If you store a secret on Github somewhere that only people and people you trust have access to, rather than everyone having access to it, then this is not considered a "leak", and so Github does not detect this as a "leaked secret." For example, commit data of private repos is not scanned for secrets (if it was, GitOps as a concept would be impossible!); nor are a repo's formal Actions Secrets store (part of a repo's configuration readable only by triggered Github Actions CI jobs).
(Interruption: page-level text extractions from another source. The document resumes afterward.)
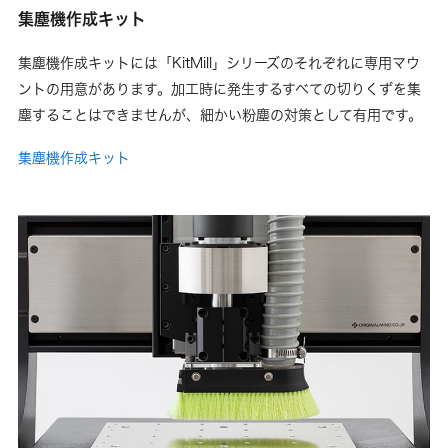
集塵機作成キット
集塵機作成キットには「KitMill」シリーズのそれぞれに専用マウ
ントの用意があります。加工時に発生するすべての切りくずを集
塵することはできませんが、細かい粉塵の対策として有用です。
集塵機作成キット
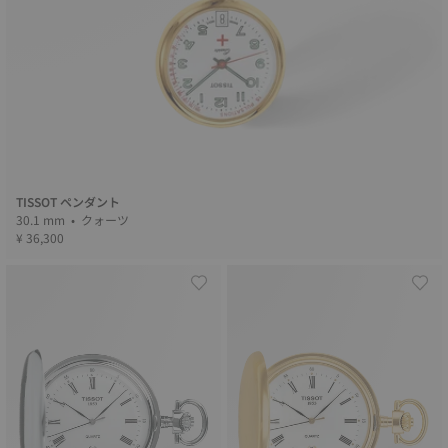
TISSOT ペンダント
30.1 mm • クォーツ
¥ 36,300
Github's own secret-scanning here, is trying to catch the cases where a user has done something stupid by accident. Whether or not they reported secrets to third parties, they'd still be doing leaked-secret scanning of their own Github API keys, to ensure that people aren't accidentally trying to configure Github Actions by burning their Github Actions CI API key into the workflow itself. If they find such keys, they revoke them.
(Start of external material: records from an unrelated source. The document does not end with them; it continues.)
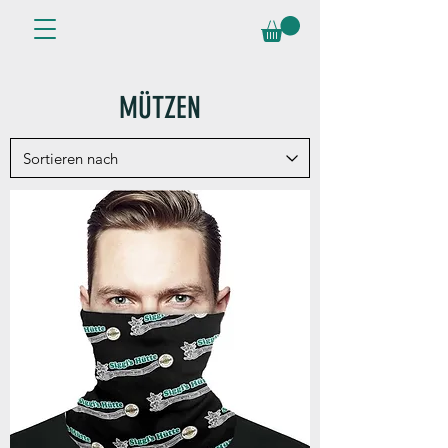
MÜTZEN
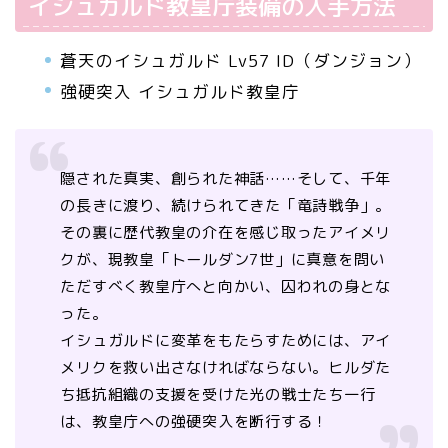
イシュガルド教皇庁装備の入手方法
蒼天のイシュガルド Lv57 ID（ダンジョン）
強硬突入 イシュガルド教皇庁
隠された真実、創られた神話……そして、千年
の長きに渡り、続けられてきた「竜詩戦争」。
その裏に歴代教皇の介在を感じ取ったアイメリ
クが、現教皇「トールダン7世」に真意を問い
ただすべく教皇庁へと向かい、囚われの身とな
った。
イシュガルドに変革をもたらすためには、アイ
メリクを救い出さなければならない。ヒルダた
ち抵抗組織の支援を受けた光の戦士たち一行
は、教皇庁への強硬突入を断行する！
The point of Github's secret-scanning partner program, is that because Github is doing this leaked-secret scanning for their own purposes anyway, you (the partner) can sign up to be told when API keys of yours are accidentally made public as well.

> That makes no sense, then they don't need GitHubs help.

Ignoring for a moment that Github is a website, and so anyone can just crawl it—

Did you know? Github pushes the commit data of all public repos to BigQuery as a public research dataset: https://codelabs.developers.google.com/codelabs/bigquery-git.... Literally anyone can do their own "secret scanning" with a simple BigQuery query. It costs about $500 to run such a query, because the Github dataset is pretty large. It's not a price most SMEs would pay. But it's definitely a price attackers could be willing willing to pay. It's a lot cheaper than running your own web-spider infrastructure!

The difference with Github's own secret scanning, is that it happens synchronously, on push of commits; whereas the ETL of commit data to Github et al happens asynchronously, some time after commits happen. Tencent — and every other secret-scanning partner — depends on Github to stay ahead of any third-party attackers trying to scrape leaked credentials for use in botnets et al.

Also, FYI, you yourself can sign up to be a Github secret-scanning partner. You just need 1. a regex that uniquely identifies your secrets, so that Github can recognize them on push, and 2. a webhook URL to report them to. (https://docs.github.com/en/developers/overview/secret-scanni...)

And by the way, this isn't a hypothetical nice-to-have. I run an API SaaS — and not one that's even very large, in relative terms. But my own customers' accidentally-leaked secrets have been scraped from their Github repos and used by botnets already! Signing up as a Github secret-scanning partner is on my to-do list.